How likely is this to have happened? Well, cynics say this is a PR move, but believe it or not something similar happened a few years ago. Ladbrokes closed the betting on the Literature Prize in 2008 after an unusual rush of bets on the French author JMG Le Clézio before his name was announced as the Literature Laureate that year.

The Swedish Academy, which awards the prizes, was concerned that  Le Clézio’s
 identity had leaked out before the official announcement.

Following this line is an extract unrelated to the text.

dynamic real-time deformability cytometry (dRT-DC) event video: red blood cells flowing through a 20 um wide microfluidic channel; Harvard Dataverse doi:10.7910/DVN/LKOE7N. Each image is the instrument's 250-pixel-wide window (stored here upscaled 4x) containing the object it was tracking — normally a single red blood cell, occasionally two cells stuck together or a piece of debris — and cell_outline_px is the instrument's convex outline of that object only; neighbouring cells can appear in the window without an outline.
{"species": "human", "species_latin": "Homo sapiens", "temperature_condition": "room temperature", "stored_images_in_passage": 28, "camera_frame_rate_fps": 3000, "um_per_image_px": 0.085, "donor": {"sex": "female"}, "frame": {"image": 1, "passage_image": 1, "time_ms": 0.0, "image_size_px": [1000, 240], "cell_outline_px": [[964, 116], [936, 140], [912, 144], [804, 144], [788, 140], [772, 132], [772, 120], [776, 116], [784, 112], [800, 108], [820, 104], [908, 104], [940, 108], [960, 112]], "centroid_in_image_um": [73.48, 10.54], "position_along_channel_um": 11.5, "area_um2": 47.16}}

But how could this have happened? Well, it was revealed that the Swedish Academy had quirky codenames for their candidates on the shortlist, which they use in e-mails, or when they meet in public spaces. (According to this Associated Press article, Academy members have also been known to use fake covers to camouflage their books whenever reading in public.)

For instance, 2007 Literature Laureate Doris Lessing was “Little Dorrit”, the young character in Dickens’s novel, and 2005 Laureate Harold Pinter was “Harry Potter”. Le Clézio’s codename was “Chateaubriand”, the grand French dish of fillet steak cut from the tenderloin.

So it’s not difficult to assume that someone overheard the codename in 2008, perhaps in Den Gyldene Freden – the restaurant where the Swedish Academy officially dine – and put two and two together. The surprise was that such a simple code had not been cracked earlier.

Could this have happened this year? Well, Peter Englund, the permanent secretary of the Swedish Academy, used to work in military intelligence, and has previously said that they have taken a number of measures to see that the situation with Le Clézio isn’t repeated. However, let’s see if this year’s betting rush coincides with a similar outcome.